Dans "Vanité", en revanche, il y a bien un crime au coeur du récit, d'ailleurs le seul du recueil à mettre en scène une détective privée, Vanya Ingvar, qui interroge une retailleuse de roche, Loti Hung, avec là encore une narration rétrospective (trois flash-backs page 477-480, 482-486 et 487-489, la nouvelle commençant page 475 et finissant page 492) – je cite à dessein un passage qui souligne la nature inquisitrice de l'interrogatoire (page 490) :

"Je prends le temps de la réflexion. La conversation a été aussi orientée que la démarche d'Ingvar. Elle pose toutes les questions difficiles. A mon tour."


Comme le titre l'indique, il s'agit plutôt ici d'explorer les tréfonds les moins reluisants de la nature humaine, ceux où se cache le désir fou de ce quart d'heure de célébrité dont parlait Andy Warhol – la thématique était déjà présente en filigrane dans "Bleu Zima", elle va se retrouver, avec encore plus d'ironie, dans "A Babelsberg", la dernière de ces trois nouvelles artistiques.


Avant même que nous comprenions que Vincent – ainsi nommé en hommage à Van Gogh – est en fait une sonde spatiale, "A Babelsberg" multiplie les notations qui l'apparentent à une personnalité artistique ; ainsi, il se dit "étudiant des arts humains" page 611, voit son travail de cartographie spatiale comme une "pulsion existentielle" (page 613), et surtout, surtout, il discourt dans les talk-shows les plus improbables, devant "un adulte qui a suivi une thérapie de régression néoténique" (page 612) ou "un T-Rex adulte" (page 619) – petit extrait (page 620) :

"Bon, je peux vous montrer mes images de la ceinture de Kuiper. C'est loin croyez-moi.
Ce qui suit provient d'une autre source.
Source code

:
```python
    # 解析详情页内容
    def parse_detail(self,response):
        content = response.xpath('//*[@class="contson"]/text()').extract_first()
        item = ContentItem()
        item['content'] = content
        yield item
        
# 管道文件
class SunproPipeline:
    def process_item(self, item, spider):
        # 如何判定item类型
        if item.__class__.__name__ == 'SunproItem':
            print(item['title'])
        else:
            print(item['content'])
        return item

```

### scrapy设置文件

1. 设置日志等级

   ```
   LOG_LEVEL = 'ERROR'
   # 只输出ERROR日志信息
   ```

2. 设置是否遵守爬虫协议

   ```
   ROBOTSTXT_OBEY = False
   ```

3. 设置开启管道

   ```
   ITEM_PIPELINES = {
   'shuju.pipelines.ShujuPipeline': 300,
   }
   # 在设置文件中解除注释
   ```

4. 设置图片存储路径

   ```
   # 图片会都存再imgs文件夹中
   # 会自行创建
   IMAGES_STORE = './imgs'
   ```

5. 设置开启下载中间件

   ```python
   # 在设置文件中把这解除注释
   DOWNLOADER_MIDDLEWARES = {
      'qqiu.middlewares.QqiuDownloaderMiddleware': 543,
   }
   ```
De là, le soleil est à peine...

MONTRE DEREK IMAGE TITAN."


De tels interrogatoires semblent bien loin de la maïeutique socratique chère aux enquêteurs, mais paradoxalement – ou plutôt logiquement étant donné que la société du spectacle singe aussi la quête de vérité – la vraie personnalité de Vincent va finir par voir le jour, à l'aide une fois de plus d'un personnage féminin, Maria – sa rivale, dont l'apparence est celle du robot de Métropolis.


Au terme de ce parcours – de cet interrogatoire critique – des nouvelles d'Alastair Reynolds recueillies dans La Grande muraille de Mars, j'ai peut-être échoué à vous convaincre que leur singularité narrative tient à la façon dont elles incarnent l'effet de cognition propres à la SF dans des tropes empruntés au polar ; mais j'espère au moins vous avoir incité.e, via notamment les citations, à les lire toutes affaires cessantes.


(Le Maki l'a dit avant moi, c'est un recueil "indispensable".)